Now we have defined all our actors and agents and their behaviours we can describe how
they will all interact by defining our environment. Phantom provides a base
``PhantomEnv`` class that the user should create their own class and inherit from. The
``PhantomEnv`` class provides a default set of required methods such as ``step`` which
coordinates the evolution of the environment for each episodes.

In [None]:
class SupplyChainEnv(ph.PhantomEnv):
    env_name: str = "supply-chain-v1"

    def __init__(self, n_customers: int = 5):
        # Define actor and agent IDs
        shop_id = "SHOP"
        factory_id = "WAREHOUSE"
        customer_ids = [f"CUST{i+1}" for i in range(n_customers)]

        # Define the agents and actors by creating instances of the classes:
        shop_agent = ShopAgent(shop_id, factory_id=factory_id)
        factory_actor = FactoryActor(factory_id)

        customer_agents = [CustomerAgent(cid, shop_id=shop_id) for cid in customer_ids]

        # Accumulate all our agents and actors in one list.
        actors = [shop_agent, factory_actor] + customer_agents

        # Define Network and create connections between Actors
        network = me.Network(me.resolvers.UnorderedResolver(), actors)

        # Connect the shop to the factory
        network.add_connection(shop_id, factory_id)

        # Connect the shop to the customers
        network.add_connections_between([shop_id], customer_ids)

        # Initialise the parent 'PhantomEnv' class, passing in the network, the number
        # of episode steps and an optional seed value:
        super().__init__(network=network, n_steps=NUM_EPISODE_STEPS)

## Metrics

Before we start training we add some basic metrics to help monitor the training progress.
These will be described in more detail in the second part of the tutorial.

In [None]:
metrics = {}
metrics["SHOP/stock"] = ph.logging.SimpleAgentMetric("SHOP", "stock", "mean")
metrics["SHOP/sales"] = ph.logging.SimpleAgentMetric("SHOP", "sales", "mean")
metrics["SHOP/missed_sales"] = ph.logging.SimpleAgentMetric("SHOP", "missed_sales", "mean")

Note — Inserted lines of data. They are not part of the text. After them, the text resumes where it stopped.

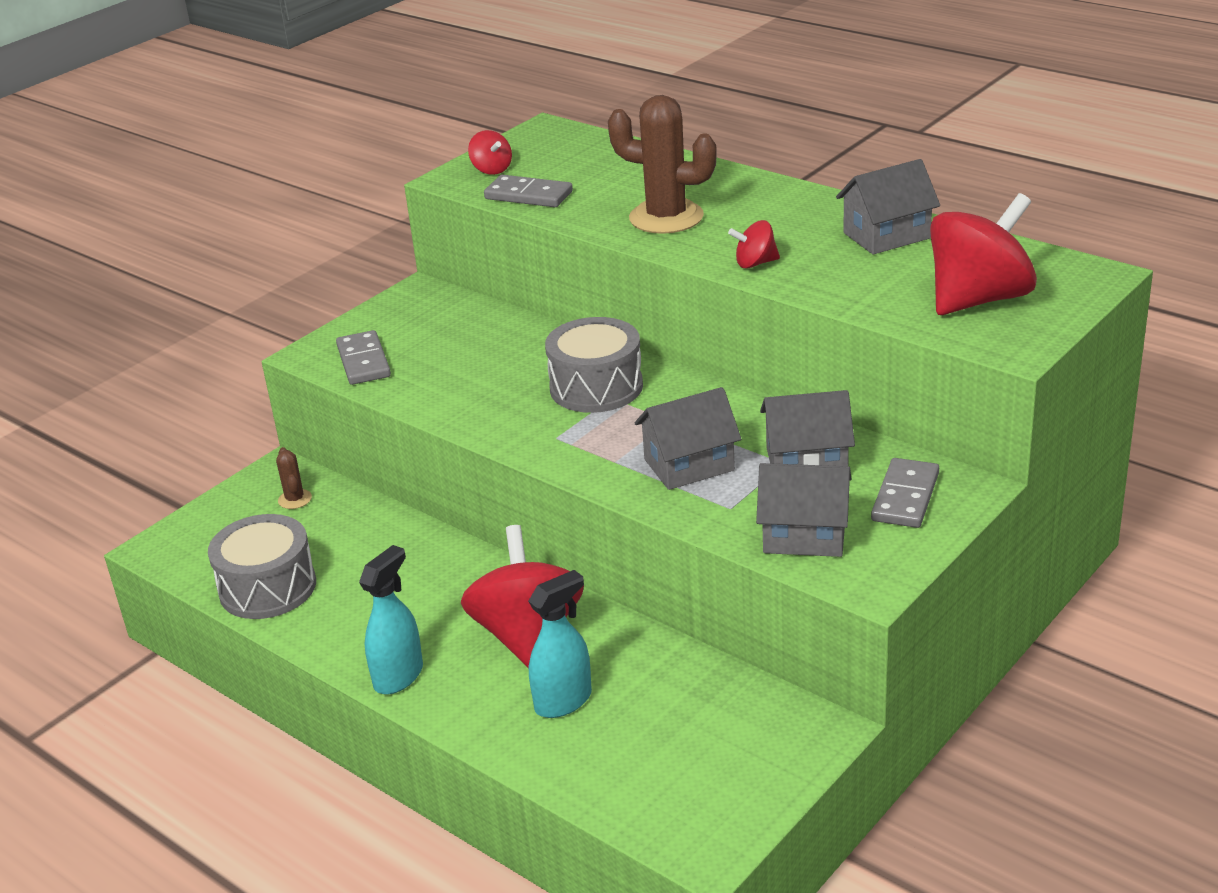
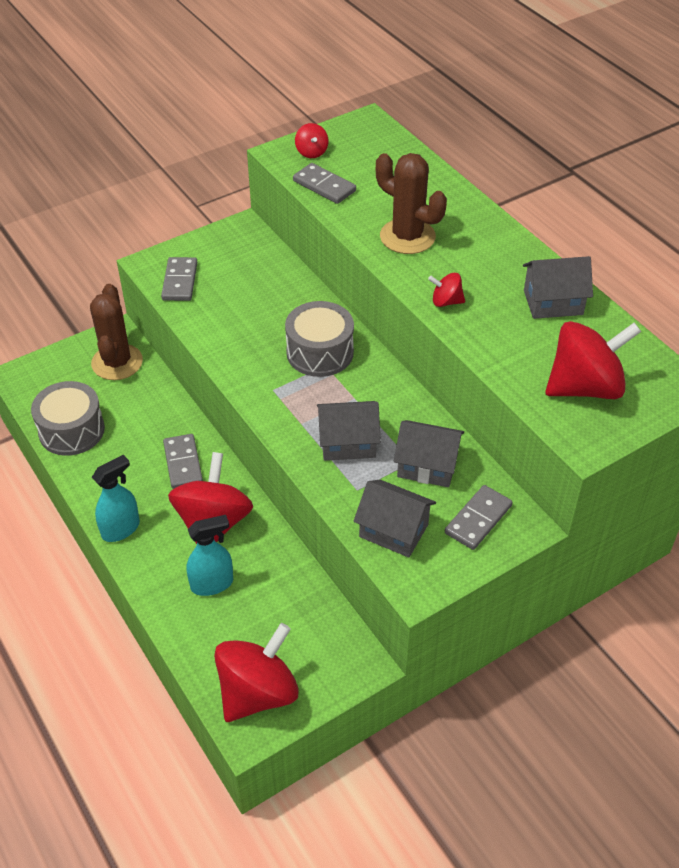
camera: 15 degrees right, 15 degrees up
brown cactus [276,447,312,509] -> brown cactus [90,284,143,380], size x2.21
none -> grey domino [163,434,203,489]
none -> red spinning top [214,623,299,722]

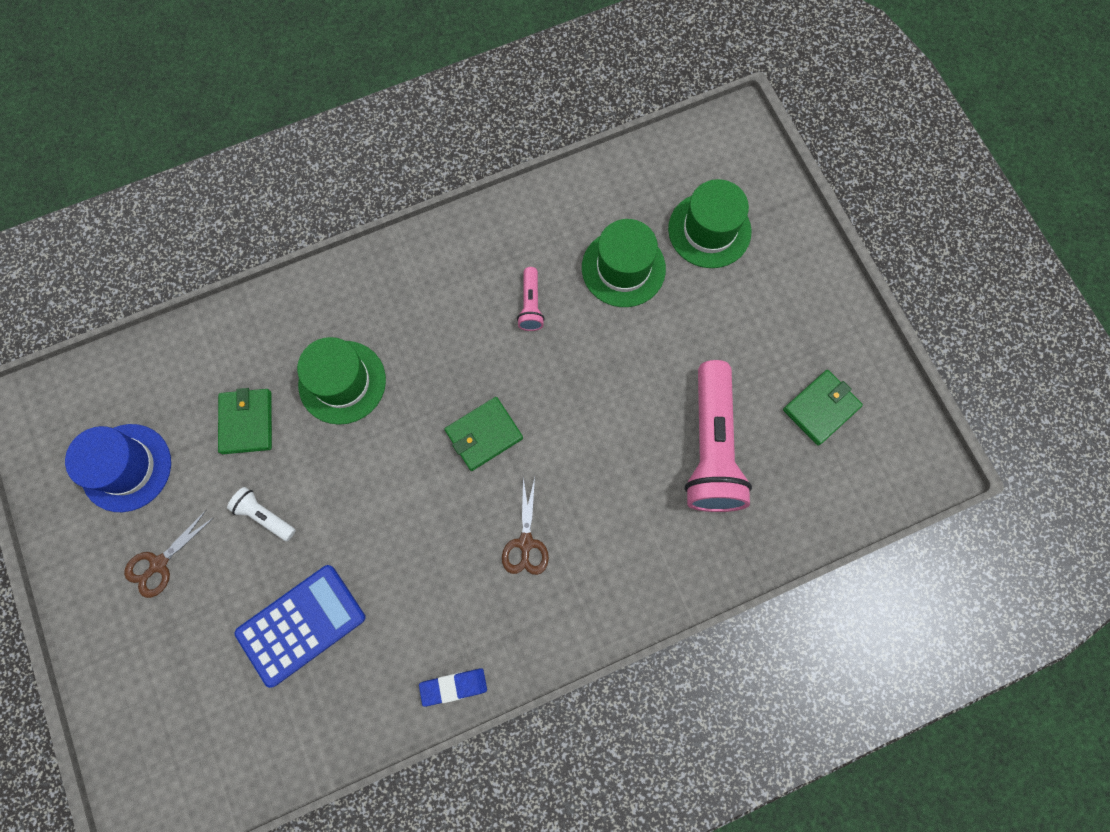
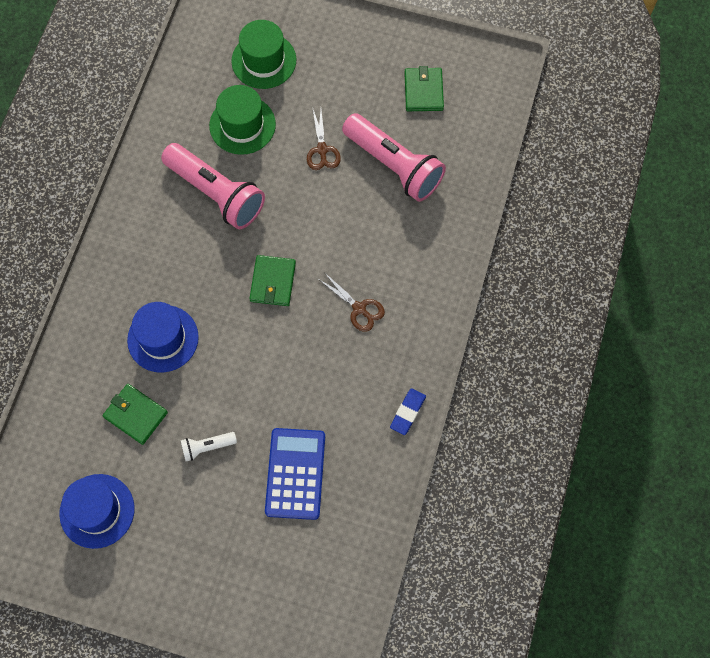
camera: 50 degrees left, 5 degrees down
brown scissors [124,510,213,598] -> brown scissors moved to [307,107,341,170]
green hat [297,337,386,425] -> blue hat [127,302,199,372]
pink flashlight [517,267,545,331] -> pink flashlight [161,143,265,229], size x2.21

## Training the Shop Agent Policy

Training the agents is done by making use of one of RLlib's many reinforcement learning
algorithms. Phantom provides a wrapper around RLlib that hides much of the complexity.

Training in Phantom is initiated by calling the ``ph.train`` function, passing in the
parameters of the experiment. Any items given in the ``env_config`` dictionary will be
passed to the initialisation method of the environment.

In [None]:
ph.train(
    experiment_name="supply-chain-notebook",
    algorithm="PPO",
    num_workers=1,
    num_episodes=10,
    env_class=SupplyChainEnv,
    env_config=dict(n_customers=NUM_CUSTOMERS),
    metrics=metrics,
)

## Rollouts

Next we can test our trained policy in the simulation by performing rollouts:

In [None]:
results = ph.rollout(
    directory="supply-chain-notebook/LATEST",
    algorithm="PPO",
    num_workers=1,
    num_repeats=10,
    env_config={"n_customers": 5},
)